AI Model Selection Guide

Quick Recommendations

🏆 Best Choice (Recommended)

ollama pull qwen2.5-coder:7b

Size: 4.7GB download
RAM: 8GB+ required
Tool Calling: ✅ Excellent
Best for: Production use, complex coding tasks, reliable tool execution

⚡ Fast Alternative

ollama pull deepseek-coder:6.7b

Size: 3.8GB download
RAM: 8GB+ required
Tool Calling: ✅ Excellent
Best for: Fast responses, coding tasks, good balance

🔬 Testing/Development

ollama pull qwen2.5:3b

Size: 1.9GB download
RAM: 4GB+ required
Tool Calling: ⚠️ Limited (may have issues)
Best for: Testing, simple tasks, resource-constrained systems

🚀 Minimal (Not Recommended)

ollama pull qwen2.5-coder:1.5b

Size: 986MB download
RAM: 2GB+ required
Tool Calling: ❌ Poor (frequent issues)
Best for: Quick tests only, not for actual work

Detailed Comparison

Performance Metrics

Model	Parameters	Download	RAM	Speed	Tool Calling	Code Quality
qwen2.5-coder:7b	7B	4.7GB	8GB+	Medium	✅ Excellent	⭐⭐⭐⭐⭐
deepseek-coder:6.7b	6.7B	3.8GB	8GB+	Fast	✅ Excellent	⭐⭐⭐⭐⭐
qwen2.5:3b	3B	1.9GB	4GB+	Fast	⚠️ Limited	⭐⭐⭐
qwen2.5-coder:1.5b	1.5B	986MB	2GB+	Very Fast	❌ Poor	⭐⭐

Tool Calling Capability

What is Tool Calling? HiveTerminal uses "tools" to interact with your system:

Read/write files
Execute bash commands
Search code
Manage todos
And more...

Why Model Size Matters:

7B+ models: Understand when and how to use tools correctly
3B models: Sometimes confuse tool usage, may output raw JSON
1.5B models: Frequently fail at tool calling, output malformed responses

Common Issues by Model Size

7B Models (qwen2.5-coder:7b, deepseek-coder:6.7b)
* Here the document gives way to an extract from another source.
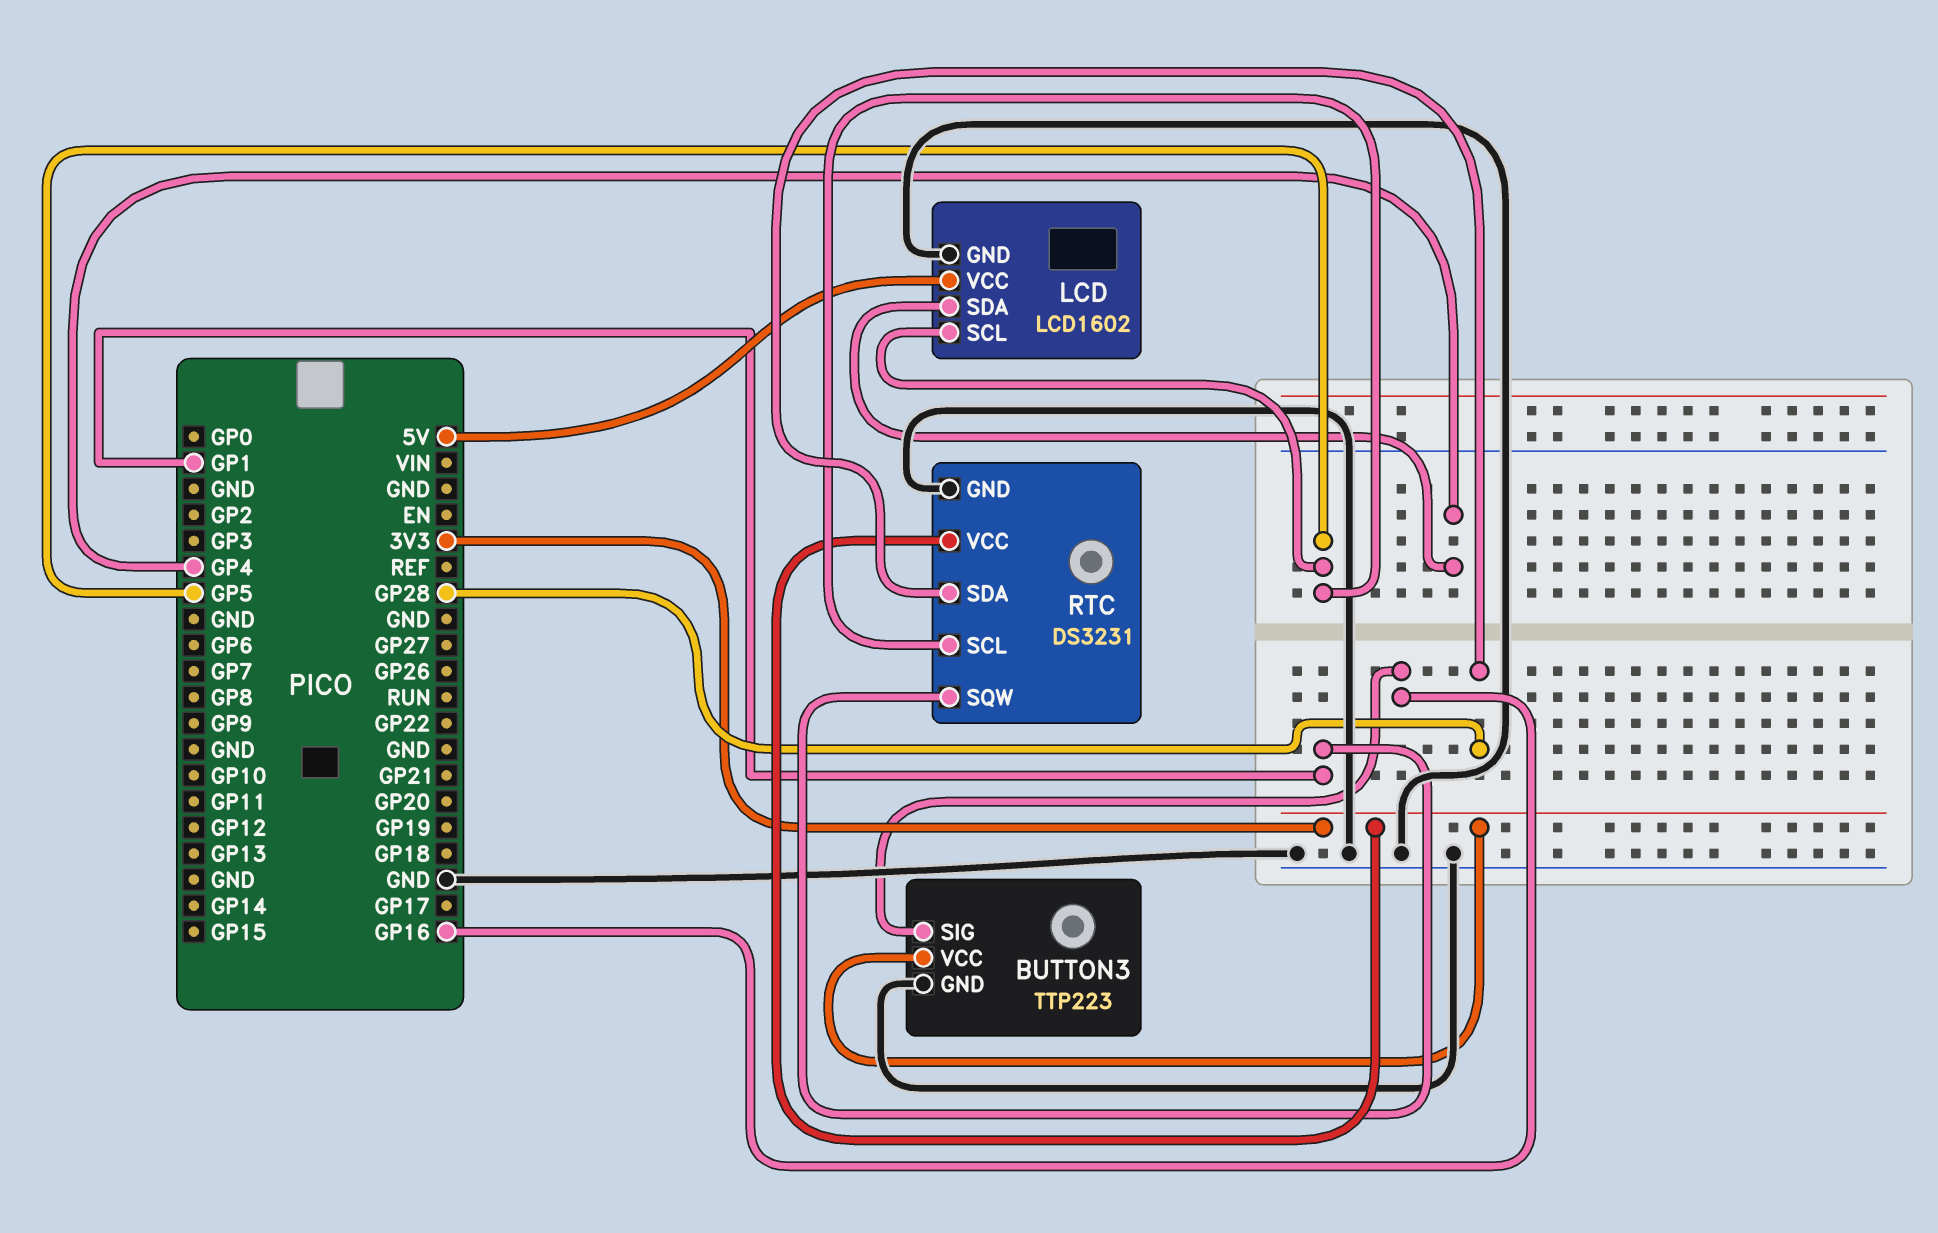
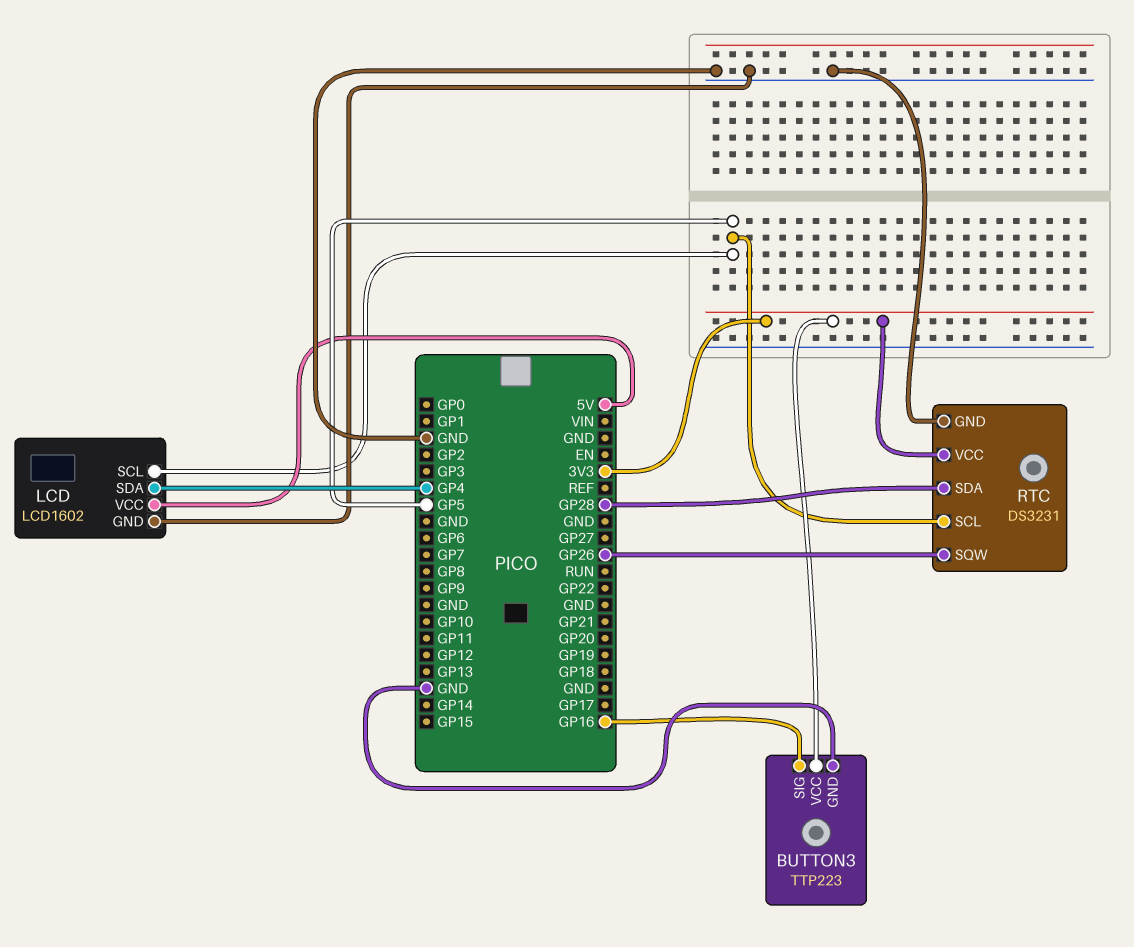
RTC pin SQW: GP1 -> GP26

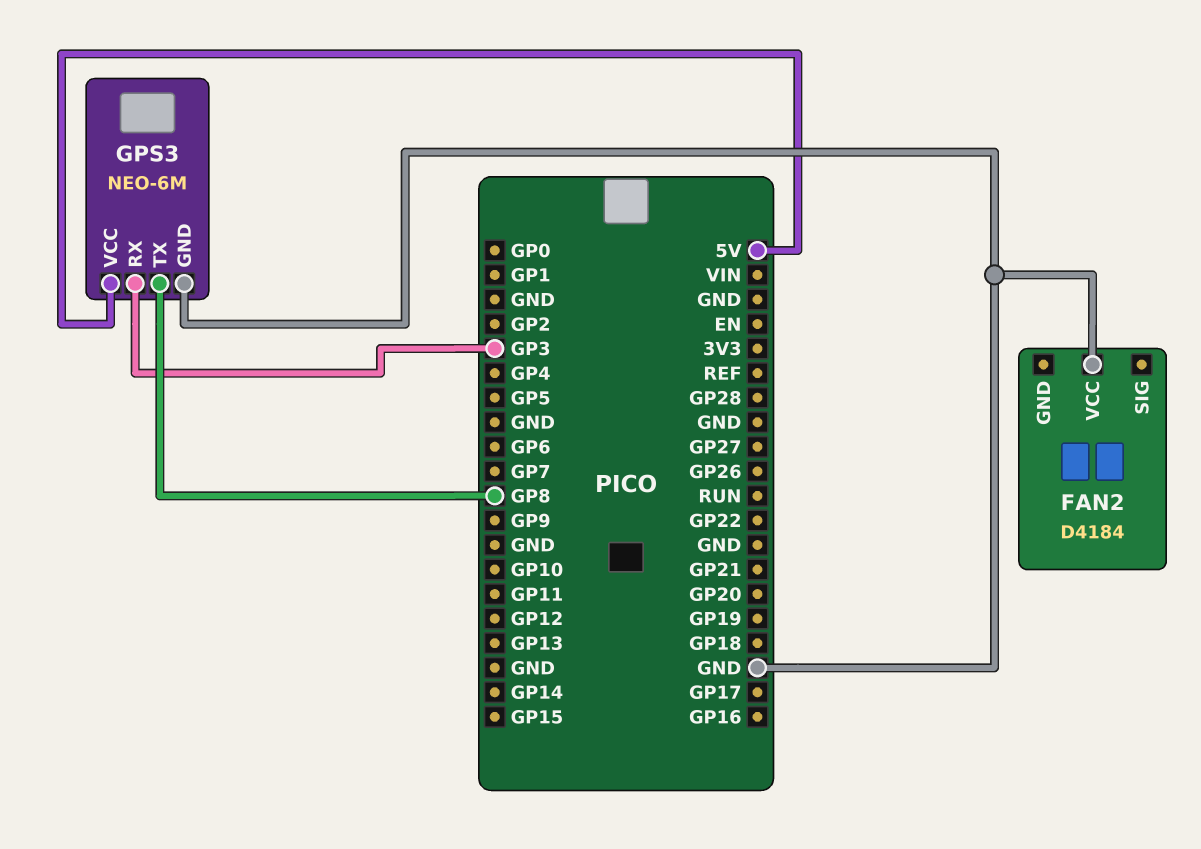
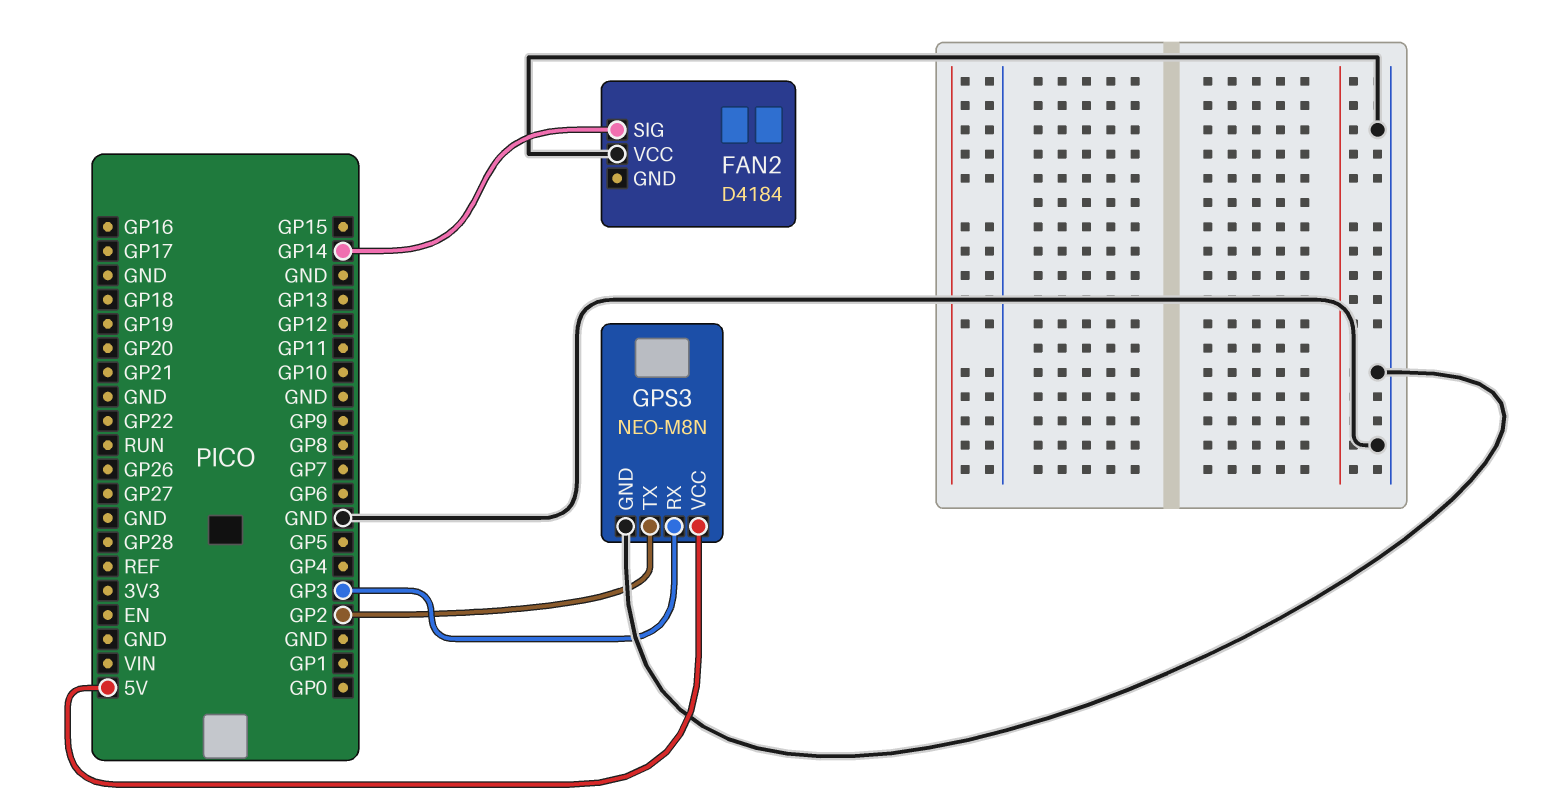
FAN2 pin SIG: none -> GP14
GPS3: NEO-6M -> NEO-M8N
GPS3 pin TX: GP8 -> GP2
✅ No issues - Works as expected

Proper tool execution
Natural language responses
Understands context

3B Models (qwen2.5:3b)

⚠️ Occasional issues:

May output raw JSON for simple queries
Sometimes calls tools inappropriately
Can get confused with complex instructions

Example Issue:

You: hi
Model: {"name": "ask_user_question", "arguments": {...}}

Instead of just saying "Hello!"

1.5B Models (qwen2.5-coder:1.5b)

❌ Frequent issues:

Regularly outputs raw JSON instead of responses
Calls tools when it shouldn't
Struggles with multi-step tasks
Poor code quality

Not recommended for actual work.

Installation Commands

Install Ollama First

macOS:

brew install ollama

Linux:

curl -fsSL https://ollama.ai/install.sh | sh

Or download from: https://ollama.ai

Download Your Chosen Model

# Best choice (recommended)
ollama pull qwen2.5-coder:7b

# Fast alternative
ollama pull deepseek-coder:6.7b

# For testing
ollama pull qwen2.5:3b

# Minimal (not recommended)
ollama pull qwen2.5-coder:1.5b

Verify Installation

# List installed models
ollama list

# Test a model
ollama run qwen2.5-coder:7b "Hello, write a Python hello world"

Switching Models

You can switch models anytime:

# Run setup again
hive --setup

# Select Ollama
# Enter new model name (e.g., "deepseek-coder:6.7b")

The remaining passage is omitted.